REQUIREMENT 1
In the forum thread on cutters for rhinestone templates, can you rewrite the passage starting at "## Maureeni (Nov" and ending at "a good cutter.", swapping every "Bengal" for "Expert Pro"?
REQUIREMENT 2
In the forum thread on cutters for rhinestone templates, which two programs does the first poster say they have?
## BEGIN EXCERPTED TEXT
# Needing advice on a cutter for rhinestone templates



## Maureeni (Nov 25, 2007)

I have been searching the forum and there is so much to read. Wondering if someone can sum it up for me? Just Getting started in making Rhinestone templates for shirts and I have to take the cheap route for starters. I have both CS3 and Corel draw. I need a cutter for templates. Cheap isn't always the best but to get going that is what I'm needing to do, can someone recommend the best cutter for the cheapest? Thank you


----------



## allhamps (Mar 15, 2007)

Here's one for sale by a forum member. The Bengal is a good cutter.

http://www.t-shirtforums.com/tf-classifieds/t172825.html


----------



## charles95405 (Feb 1, 2007)

The Bengal is almost like a PumaIII but w/o optic eye


----------



## DivineBling (Sep 14, 2010)

charles95405 said:


> The Bengal is almost like a PumaIII but w/o optic eye


Actually, the Expert Pro is like the Puma III without the optical eye.
## END EXCERPTED TEXT
## BEGIN GIVEN DATA
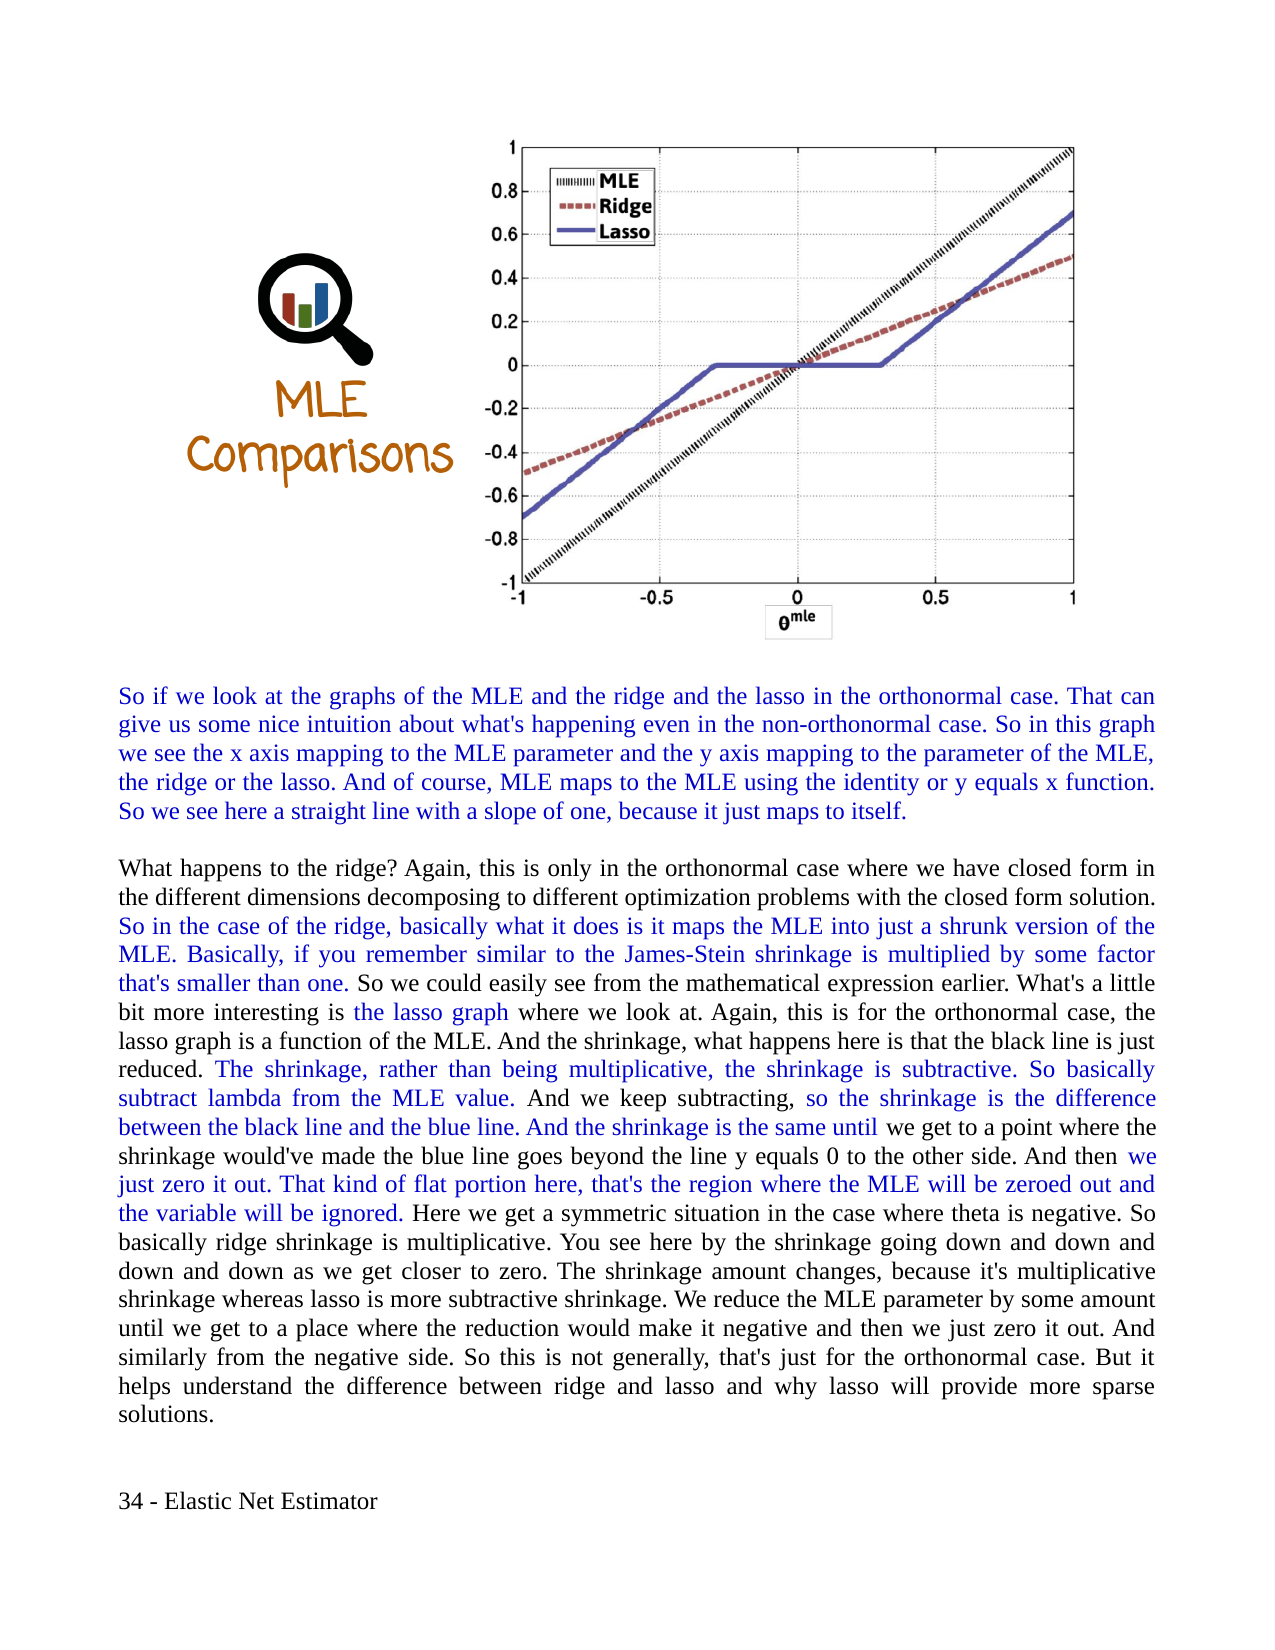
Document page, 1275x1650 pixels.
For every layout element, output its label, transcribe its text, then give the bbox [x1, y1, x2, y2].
## END GIVEN DATA
EXERCISE SOLUTION 1
## Maureeni (Nov 25, 2007)

I have been searching the forum and there is so much to read. Wondering if someone can sum it up for me? Just Getting started in making Rhinestone templates for shirts and I have to take the cheap route for starters. I have both CS3 and Corel draw. I need a cutter for templates. Cheap isn't always the best but to get going that is what I'm needing to do, can someone recommend the best cutter for the cheapest? Thank you


----------



## allhamps (Mar 15, 2007)

Here's one for sale by a forum member. The Expert Pro is a good cutter.

EXERCISE SOLUTION 2
CS3 and Corel draw.